Key takeaway: MCP is an open, documented, and actively maintained protocol. The addition of OAuth 2.1 in the 2025-03-26 specification removes the main obstacle to its enterprise adoption: securing connections to remote servers.
Use case: Querying a PostgreSQL database via MCP from a business chat
Objective: to allow a business, sales, HR, logistics user to ask a question in natural language in a chat and get an answer based on real-time data from a PostgreSQL database, thanks to the Model Context Protocol .
Steps in the process
- The user enters their question in the chat interface (e.g., "Which orders are late this week?" ).
- The AI assistant forwards the request to the MCP PostgreSQL server.
- The MCP server translates the query into SQL and queries the database in read-only mode.
- The result is returned to the LLM, which formulates a response in natural language.
- The user receives a contextualized response, without direct access to the database.

Advantages of this approach
- Real-time data : no need to retrain the model or export data.
- Cost optimization : less context to inject into prompts.
- Security : PostgreSQL protects sensitive data via existing permissions; the addition of OAuth 2.1 in the MCP spec further strengthens this point for remote deployments.
- Scalability : MCP allows adding other databases or APIs without redesigning the architecture.
Key takeaway: This use case illustrates how AI agents can access external business data in real time without exposing the underlying systems or modifying the models. This is precisely the type of architecture that IT teams will favor in 2026 for their generative AI projects in production.

How to implement an MCP server?
Here are the steps to deploy your own MCP server :
- Choose your language : Python and TypeScript are the most mature and best-documented SDKs. Java and Kotlin are available for enterprise environments.
- Use the official SDK : it provides the tools to manage the required communications and data structures.
- Define the capabilities : what data or actions will your server expose? (reading local files, SQL queries, API calls…)
- Implement the methods : develop each capability by following the MCP specification.
- Manage communication : ensure that the server responds to the JSON-RPC 2.0 format and supports the required transports (Stdio or HTTP/SSE).
- Securing access : For remote deployment, implement OAuth 2.1 in accordance with the specification version 2025-03-26.

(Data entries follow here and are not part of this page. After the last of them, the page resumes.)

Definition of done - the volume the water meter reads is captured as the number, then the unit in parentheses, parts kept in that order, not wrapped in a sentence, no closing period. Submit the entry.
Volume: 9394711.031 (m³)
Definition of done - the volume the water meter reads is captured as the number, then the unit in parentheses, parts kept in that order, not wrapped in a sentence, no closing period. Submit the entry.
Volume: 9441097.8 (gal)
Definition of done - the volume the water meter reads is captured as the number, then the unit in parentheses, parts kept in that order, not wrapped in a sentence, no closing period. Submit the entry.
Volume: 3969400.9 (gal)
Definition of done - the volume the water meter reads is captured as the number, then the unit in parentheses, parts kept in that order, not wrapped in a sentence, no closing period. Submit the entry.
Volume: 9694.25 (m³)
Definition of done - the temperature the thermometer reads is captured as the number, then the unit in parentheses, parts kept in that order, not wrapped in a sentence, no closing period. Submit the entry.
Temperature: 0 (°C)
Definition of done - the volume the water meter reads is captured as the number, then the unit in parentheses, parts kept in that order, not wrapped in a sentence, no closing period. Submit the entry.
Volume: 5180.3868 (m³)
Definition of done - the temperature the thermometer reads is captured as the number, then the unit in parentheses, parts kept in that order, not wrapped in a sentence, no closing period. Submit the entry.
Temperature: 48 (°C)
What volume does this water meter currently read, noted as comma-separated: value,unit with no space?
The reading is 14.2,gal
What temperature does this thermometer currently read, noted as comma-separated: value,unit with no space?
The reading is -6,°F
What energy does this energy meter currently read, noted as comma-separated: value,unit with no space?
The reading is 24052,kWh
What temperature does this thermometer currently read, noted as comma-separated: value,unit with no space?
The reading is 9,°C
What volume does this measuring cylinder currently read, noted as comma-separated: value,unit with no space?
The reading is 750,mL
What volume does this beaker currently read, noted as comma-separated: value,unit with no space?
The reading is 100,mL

- Test and deploy : validate the behavior of your server before putting it into production.
An MCP server will allow you to connect your data sources, business applications, databases, file systems, to your LLM in a standardized and secure way.
Key takeaway: Implementing an MCP server doesn't require advanced AI skills. SDKs available in Python and TypeScript allow for a quick start, even on existing environments. The addition of OAuth 2.1 in the 2025 specification also simplifies securing production deployments.